WORK TO COMPLETE:
Please render each line of the items below as a Markdown table with two columns, "No." and "Text", numbering the rows in order and omitting blank lines.

ENTRIES SHOWN:
·····

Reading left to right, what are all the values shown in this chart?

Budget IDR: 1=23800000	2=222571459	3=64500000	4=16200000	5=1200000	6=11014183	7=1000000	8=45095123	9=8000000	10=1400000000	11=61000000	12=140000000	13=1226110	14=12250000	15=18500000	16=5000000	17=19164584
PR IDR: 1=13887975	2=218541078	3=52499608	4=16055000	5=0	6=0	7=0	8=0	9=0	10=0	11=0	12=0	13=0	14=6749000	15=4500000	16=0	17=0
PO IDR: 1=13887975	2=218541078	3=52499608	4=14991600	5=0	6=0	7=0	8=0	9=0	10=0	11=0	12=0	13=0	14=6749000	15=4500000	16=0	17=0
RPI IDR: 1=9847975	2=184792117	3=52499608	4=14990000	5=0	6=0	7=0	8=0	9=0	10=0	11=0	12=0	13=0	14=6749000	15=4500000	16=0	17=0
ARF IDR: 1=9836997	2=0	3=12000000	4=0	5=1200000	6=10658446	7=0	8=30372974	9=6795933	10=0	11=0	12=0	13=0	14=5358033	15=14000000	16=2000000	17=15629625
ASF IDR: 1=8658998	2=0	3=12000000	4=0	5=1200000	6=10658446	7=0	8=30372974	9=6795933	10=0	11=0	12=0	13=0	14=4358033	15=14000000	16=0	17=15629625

·····

WRITTEN ANSWER:
| No. | Text |
|---|---|
| 1 | Reading left to right, what are all the values shown in this chart? |
| 2 | Budget IDR: 1=23800000	2=222571459	3=64500000	4=16200000	5=1200000	6=11014183	7=1000000	8=45095123	9=8000000	10=1400000000	11=61000000	12=140000000	13=1226110	14=12250000	15=18500000	16=5000000	17=19164584 |
| 3 | PR IDR: 1=13887975	2=218541078	3=52499608	4=16055000	5=0	6=0	7=0	8=0	9=0	10=0	11=0	12=0	13=0	14=6749000	15=4500000	16=0	17=0 |
| 4 | PO IDR: 1=13887975	2=218541078	3=52499608	4=14991600	5=0	6=0	7=0	8=0	9=0	10=0	11=0	12=0	13=0	14=6749000	15=4500000	16=0	17=0 |
| 5 | RPI IDR: 1=9847975	2=184792117	3=52499608	4=14990000	5=0	6=0	7=0	8=0	9=0	10=0	11=0	12=0	13=0	14=6749000	15=4500000	16=0	17=0 |
| 6 | ARF IDR: 1=9836997	2=0	3=12000000	4=0	5=1200000	6=10658446	7=0	8=30372974	9=6795933	10=0	11=0	12=0	13=0	14=5358033	15=14000000	16=2000000	17=15629625 |
| 7 | ASF IDR: 1=8658998	2=0	3=12000000	4=0	5=1200000	6=10658446	7=0	8=30372974	9=6795933	10=0	11=0	12=0	13=0	14=4358033	15=14000000	16=0	17=15629625 |